Alleged Fraud Scheme Leads to Judgment

In TGT, LLC v. Joseph Meli, a limited liability company brought a proceeding to enforce a $7,860,000 judgment against an individual and his business in connection with an alleged fraud scheme involving ticket sales to Broadway and live-music events. The company moved to compel the former attorneys for the individual to respond to the company’s judgment enforcement subpoena. A New York trial court granted the company’s motion to compel in part, directing the law firm to produce a disclosure statement of the individual’s assets, and to produce the law firm’s engagement letters and common interest agreements. Because the law firm had produced a privilege log with over 700 entries, many of which asserted the common interest privilege as to communications between the individual and his father, the court adjourned the motion for additional briefing on the common interest privilege.

The Assertion of the Common Interest Privilege

The law firm asserted that the common interest privilege applied to communications with the individual’s father because the father and son shared a common legal interest in reasonably anticipated litigation. Specifically, the law firm argued that the son, as owner of the assets at the time of the engagement, and the father, who was trustee of a trust and the son’s attorney-in-fact for the purposes of transferring assets held by third parties into the trust, shared a common legal interest because they “reasonably anticipated follow-on criminal-court litigations” that would enforce certain forfeiture orders and judgments. The law firm argued that that type of litigation would “necessarily bind” the father and son to “the same positions as they were both acting to fund the same trust.”

“Common Problem” Not Enough

The court noted that generally, communications made in the presence of third parties are not privileged from disclosure because they are not deemed confidential. However, an exception may apply for those with a “common interest”; disclosure is privileged between co-defendants, co-plaintiffs, or persons who reasonably anticipate they will become co-litigants, because such disclosures are deemed necessary to mount a common claim or defense.

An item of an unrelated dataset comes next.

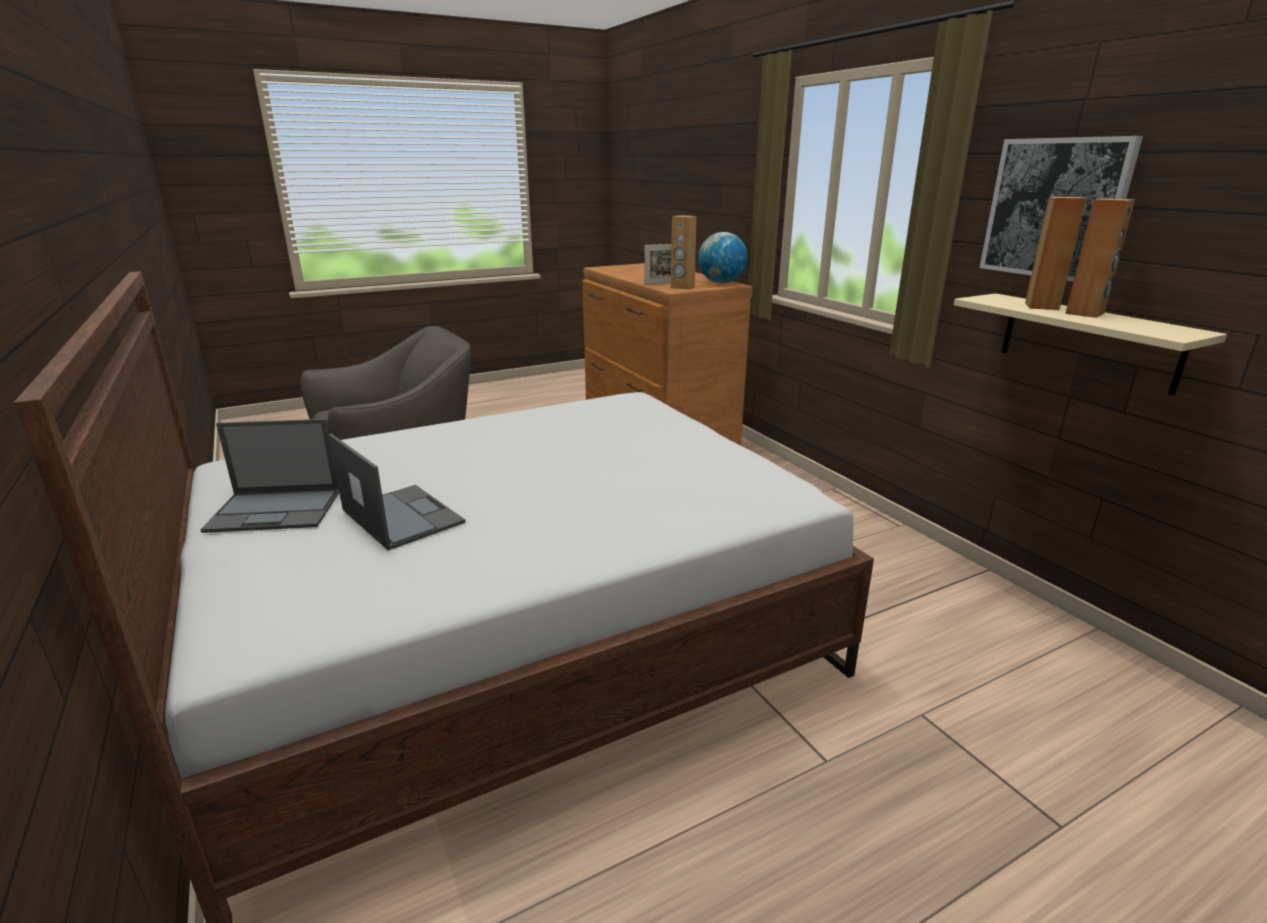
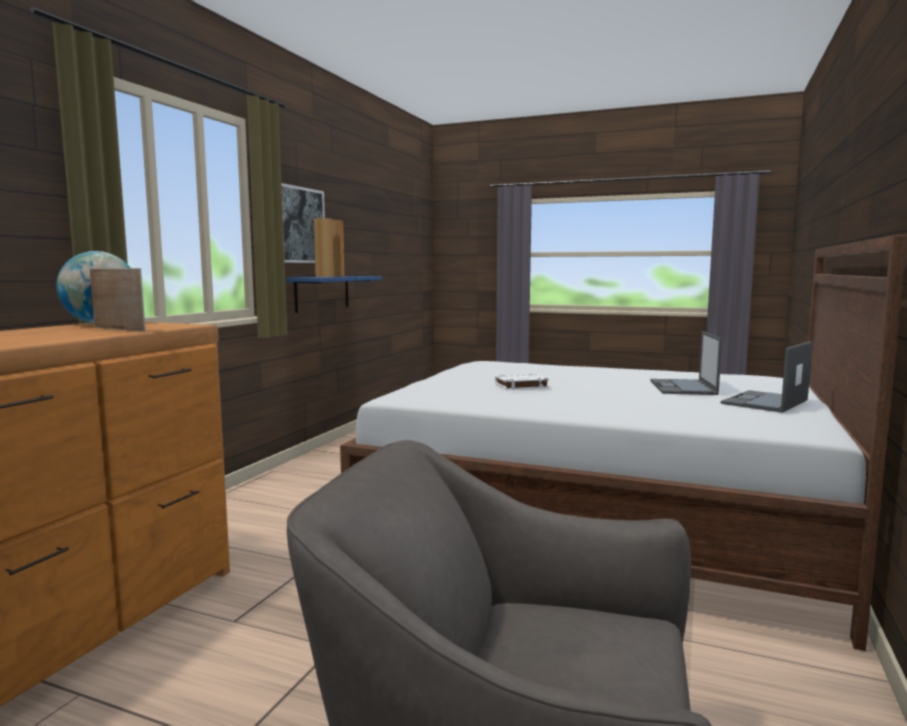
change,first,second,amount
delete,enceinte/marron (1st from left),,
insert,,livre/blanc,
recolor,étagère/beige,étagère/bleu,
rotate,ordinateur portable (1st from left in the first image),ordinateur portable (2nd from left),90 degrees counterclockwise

The court ultimately held that the law firm failed to meet its burden of establishing a common interest between the father and son because litigation was not reasonably anticipated merely because both men shared the same goal with respect to funding the trust, and where the criminal case against the son had concluded. The court explained that a “common problem”—as opposed to the need for a common defense—was not enough to trigger the protection.

Practical Advice on Privilege

“A good rule of thumb is to document a common interest privilege,” states Joseph V. Schaeffer, Pittsburgh, PA, Co-Chair of the Litigation Section’s Pretrial Practice & Discovery Committee. “You want to try and make sure you have your theory first and then communicate. You do not want to assert a privilege and then think about how to document that retroactively, which may have been the case here. When you involve a third party in litigation, you increase the risk of waiver, which is why you want to be careful and thoughtful as to whether the third party needs to be included in communications” adds Schaeffer.

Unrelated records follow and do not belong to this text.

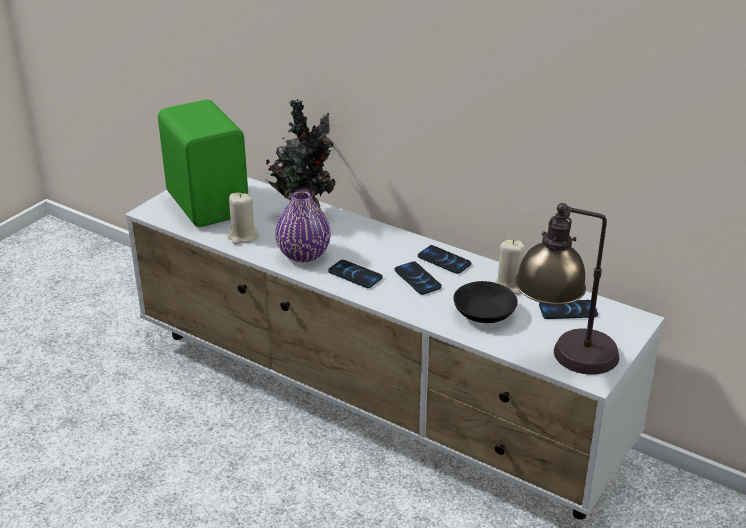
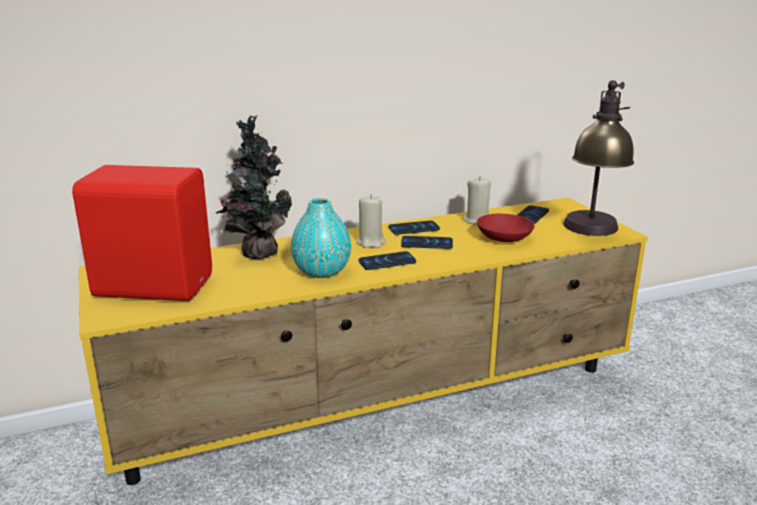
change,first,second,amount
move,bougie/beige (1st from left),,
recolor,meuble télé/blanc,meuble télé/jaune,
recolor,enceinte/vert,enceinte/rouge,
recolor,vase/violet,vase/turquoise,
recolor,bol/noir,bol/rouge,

“While including a third party may be common practice in certain kinds of cases, it is never a good idea and will result in the waiver of the privilege absent the circumstances required for one of the extensions to the privilege to apply,” offers Jeanne M. Huey, Dallas, TX, Co-Chair of the Section’s Ethics & Professionalism Committee. “To avoid any inadvertent waiver of the privilege by the client—who may want to overshare or include third parties in otherwise privileged conversations—it is important to discuss the specifics of the attorney-client privilege at the start of any representation and to include a written description in every fee agreement,” warns Huey.